The Third Department, in Solomatin v. Fisher, No. 150233/11, 2015 WL 6971411 (N.Y. App. Div. Nov. 12, 2015), also adhered to the same approach, without discussing rationale, merely stating, "The defendants failed to meet their prima facie burden of demonstrating that the plaintiff did not sustain a serious injury within the meaning of Insurance Law § 5102(d) as a result of the subject accident. (see Toure v. Avis Rent A Car Sys., 98 N.Y.2d 345, 746 N.Y.S.2d 865, 774 N.E.2d 1197; Gaddy v. Eyler, 79 N.Y.2d 955, 955-956, 582 N.Y.S.2d 990, 591 N.E.2d 1176). The defendants' motion papers failed to adequately address the plaintiff's claim, set forth in the Bill of Particulars, that she sustained a medically determined injury or impairment of a non-permanent nature which prevented her from performing substantially all of the material acts which constituted her usual and customary daily activities for not less than 90 days during the 180 days immediately following the subject accident. (see Che Hong Kim v.
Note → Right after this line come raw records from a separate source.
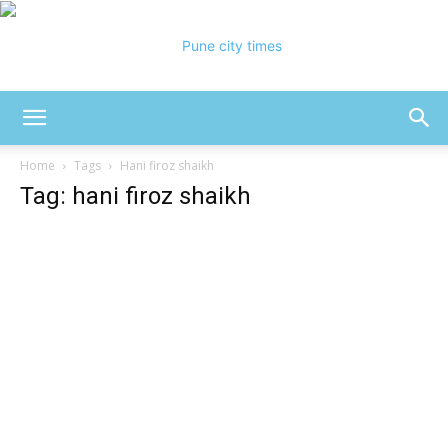
Pune
Home
Tags
Hani firoz shaikh
Tag: hani firoz shaikh
City
Times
Kossoff, 90 A.D.3d 969, 934 N.Y.S.2d 867; cf. Calucci v. Baker, 299 A.D.2d 897, 750 N.Y.S.2d 675). In light of the defendants' failure to meet their prima facie burden, it is unnecessary to determine whether the papers submitted by the plaintiff in opposition were sufficient to raise a triable issue of fact. (see Winegrad v. New York Univ. Med. Ctr., 64 N.Y.2d 851, 853, 487 N.Y.S.2d 316, 476 N.E.2d 642)."
The Fourth Department, in Clark v. Boorman, 132 A.D.3d 1323, 17 N.Y.S.3d 255 (N.Y. App. Div. 2015) stated, "It is well established that proof of a herniated disc, without additional objective evidence, is not sufficient to establish a serious injury (see Pommells v. Perez, 4 N.Y.3d 566, 574, 797 N.Y.S.2d 380, 830 N.E.2d 278). Plaintiff also submitted, however, the certified records of his treating chiropractor, as well as the report of the physician who conducted an Independent Medical Examination (IME) for defendant two years later, and those documents quantify significant limitations in the range of motion in plaintiff's cervical and lumbar spine. Plaintiff therefore established, the 'extent or degree of the limitation ... [and] its duration.' (Lively v. Fernandez, 85 A.D.3d 981, 982, 925 N.Y.S.2d 650; see Gates v. Longden, 120 A.D.3d 980, 981-982, 991 N.Y.S.2d 229; see generally Toure v. Avis Rent A Car Sys., 98 N.Y.2d 345, 350, 746 N.Y.S.2d 865, 774 N.E.2d 1197). Defendant failed to raise an issue of fact sufficient to defeat the motion with the conclusory opinion of the IME physician that the MRI studies were 'unremarkable'."